I have two questions.

  1. SafeGraph says 30-40% of total devices have troublesome home CBGs and it proposes some methods to deal with CBG sampling bias issues, such as Post-hoc Stratification Re-Weighting. I wonder if our downloaded data has already gone through those adjustments. For example, in patterns dataset, regarding visitor_home_cbgs and distance_from_home, are the home CBGs already adjusted? Meanwhile, due to that home is only identified at the CBG level, how are the distance measured from homes to POIs? Is the home some geometric center of the CBG?

  2. SafeGraph’s sampling bias report in 2019 (Google Colab) shows sampling biases by race, income, and education. I wonder how are those demographics collected due to the data are ananymous? Is this 2019 report the most updated file about the sampling bias information?

Thank you in advance.

Hi @KANGLIN_CHEN_University_of_Florida , thanks for your questions!

  1. Can you link me to where SafeGraph says 30-40% of total devices have troublesome home CBGs and the proposed methods to fix? I believe the data is available “raw” in the sense that you would need to apply the methods yourself, but I can confirm when you link me to the source. As for the second part of the question, according this section of the SafeGraph docs, haversine distance is measured from the visitor’s home geohash-7 and the POI. From what I’ve found, geohash-7 precision gives an area of about 152m x 152m (roughly the size of a square-ish city block). Another part of the documentation that might be helpful is the Determining Home Location section.

  2. I believe the report you referenced is their most recent internal report. There is a slightly more recent academic paper that worked with SafeGraph to assess bias. Here is a webinar where the authors shared their research. I’m not sure if the authors did their analysis with or without the Post-hoc Stratification Re-Weighting (or any other normalization method), but that should be clear from the paper.

Hi Ryan, thank you for the kind reply!

  1. In the same file Google Colab, there are two statements: “These troublesome CBGs contain a relatively large % of the total panel devices (30-40% of total devices), " and " ~ 10% of census block groups (CBGs) show disproportionately and sometimes impossibly high number_devices_residing in the sample panel compared to the true census_population .” I wonder in our downloaded data, if the home CBGs still keep such a high rate of inaccuracy in visitor_home_cbgs, distance_from_home, and the provided panel data (i.e., number_devices_residing) at the CBG level.
    Meanwhile, under others’ questions, I saw someone replied that SafeGraph’s panel data is frequently updated along time (how frequent?). I am dealing with county-level monthly pattern data of 2019-2020 and 2021-2022. Do you think it is “quite important” for me to normalize the number of visits by panel data (e.g., using residing devices to compute sampling rates in each county for different time)?

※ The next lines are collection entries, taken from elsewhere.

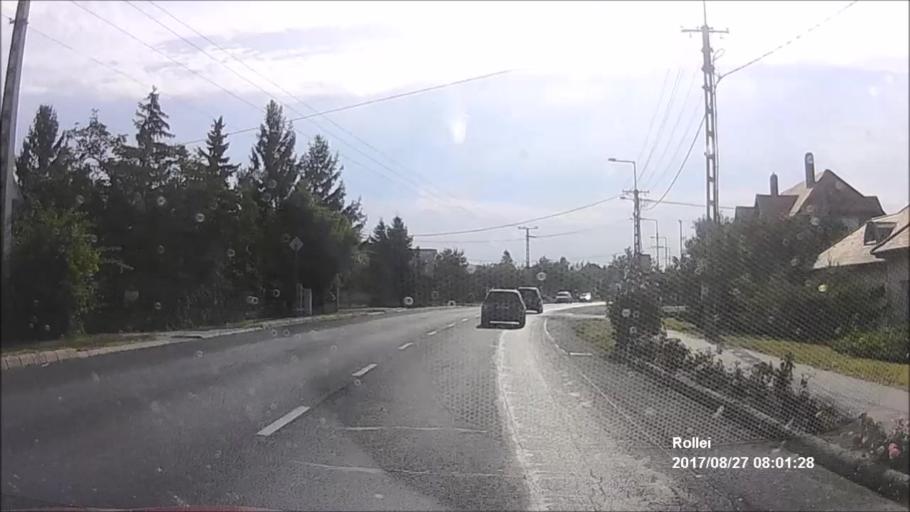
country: HU
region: Zala
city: Vonyarcvashegy
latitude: 46.7628
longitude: 17.3121
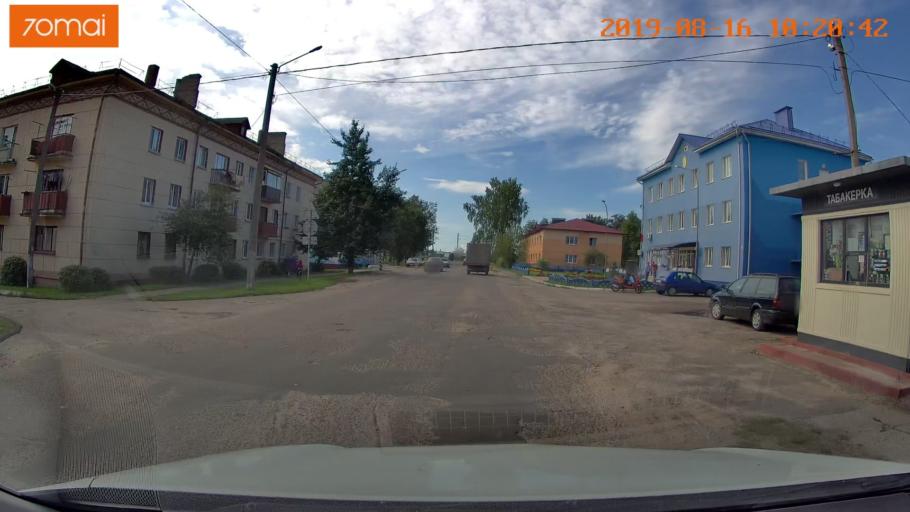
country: BY
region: Mogilev
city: Asipovichy
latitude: 53.2985
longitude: 28.6607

  2. I also wonder how the demographic biases (i.e., race, income, and education) are assessed.

  3. I have a follow-up question under another thread about sampling rates that has not been answered. This is related to my first question here. Can you please also look at it? Questions about normalized_visits_ by_state_scaling - #7 by Connie_Chen_University_of_Florida

Hi @Connie_Chen_University_of_Florida , you are welcome! I’ll try to provide some clarity.

  1. For the first question, it is possible the troublesome CBGs will be present in the data you downloaded. The “CBG sink” issue appears several times on SafeGraph’s Known Issues or Data Artifacts page. CBG-level normalization (or micro-normalization) should help with the issue, as it scales the raw number_devices_residing by the Census population estimates, when uses visitor_home_cbgs to more accurately attribute visits.
    a. For the second question, SafeGraph’s panel is updated roughly every month. I believe it is partly changing due to changes in reality (e.g., people moving from place to place) and partly because of improved/updated source data/processes on their side. For best results, I would suggest using the same month’s panel data to normalize the visits (June 2022 panel should be used to normalize June 2022 Patterns).

  2. I believe a great resource for this is the paper I referenced earlier. I don’t think they did any normalization, which could have a major impact.

  3. I will take a look at this other post later today when I get a chance!